→ GIVEN PASSAGE
....

There’s less than 0.03 acres of open space per 1,000 people. The global norm is four; London has a profligate 12.
There are 12.7 million people jammed into the 480 sq km that comprise today’s Greater Mumbai, that’s 20,680 people per sq km. We are the world’s eighth most-populated city – and dying to prove it.
As a consequence, every sixth Mumbaikar lives in a slum. The premium on land was exacerbated by the Rent Control Act of 1947, which wasn’t amended till 1999. Too little, too late. Real estate prices are unreal. It’s cheaper to buy a flat in Manhattan than in Malabar Hill, and you can be sure that shoddy materials will shortchange you in Mumbai.
Considering that housing is the city’s biggest shortfall, it’s ironic that unbridled construction is indisputably its biggest problem. Many villains have been blamed for Mumbai’s descent into urban hell, from mafia dons to impoverished migrants, but for the past three decades the main culprit is the “politician-builder nexus”

....

→ COMPLETE THE FOLLOWING
1. Quote the Mumbai passage between "There’s less than" and "to prove it.", inclusive.
2. In the Mumbai passage, in what year was the Rent Control Act of 1947 finally amended?
3. Carry on the Mumbai passage from the point where it stops.
The material after the Mumbai passage comes from a separate source.

→ SUPPLIED INFORMATION
....

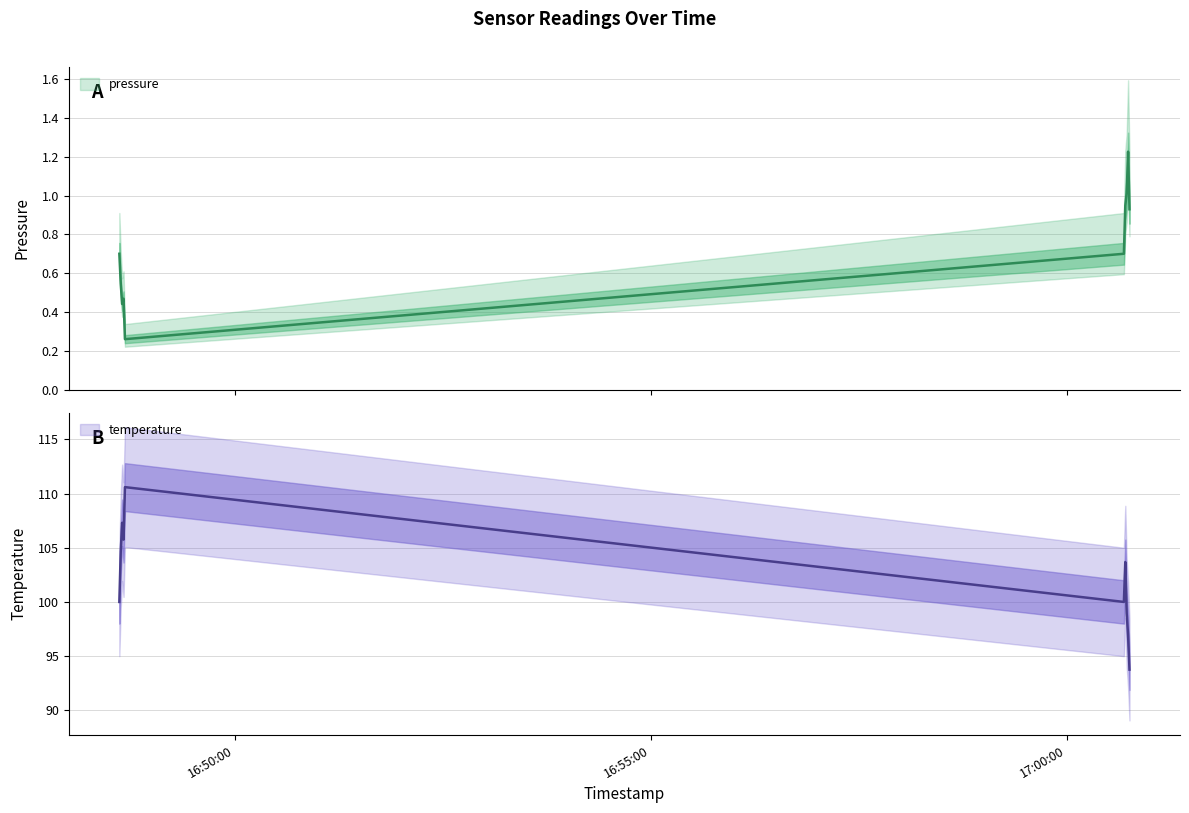

Rank the categories by pressure value from highest to lowest.

2024-04-05 17:00:44.353000, 2024-04-05 17:00:43.344000, 2024-04-05 17:00:42.336000, 2024-04-05 17:00:45.364000, 2024-04-05 16:48:36.446000, 2024-04-05 17:00:41.326000, 2024-04-05 16:48:37.456000, 2024-04-05 16:48:39.479000, 2024-04-05 16:48:38.469000, 2024-04-05 16:48:40.488000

....

→ ANSWER SECTION
1.
There’s less than 0.03 acres of open space per 1,000 people. The global norm is four; London has a profligate 12.
There are 12.7 million people jammed into the 480 sq km that comprise today’s Greater Mumbai, that’s 20,680 people per sq km. We are the world’s eighth most-populated city – and dying to prove it.

2. 1999

3.
In 2005, the entire city was held hostage for three days. On 26 July, suburban Mumbai was lashed by 668 mm of rain in just 12 hours. Unwarned commuters and children in school buses were left high, but not dry, as roads and railway tracks disappeared. Slums and BMWs went under the deluge without discernment for their economic standing. It may have been the country’s financial capital, but in the photographs that followed, swaggering Mumbai didn’t look much different from a monsoon-marooned Bihar village.
For this humbling disaster, the finger pointed at that same culprit: the developer and his facilitator, the politician. There was nowhere for the rainwater to go. For decades the concrete army had been allowed to commandeer all open spaces, and illegal encroachments had done the rest. Public parks, verdant hills, salt-pans, school compounds, private garden plots, beaches, mangroves – nothing was spared.
The built environment in Mumbai had increased fourfold since 1925 – and at its fastest rate over the past 30 years – all at the cost of green cover and wetlands.
Around 7.5 million commuters cram themselves into local trains every day.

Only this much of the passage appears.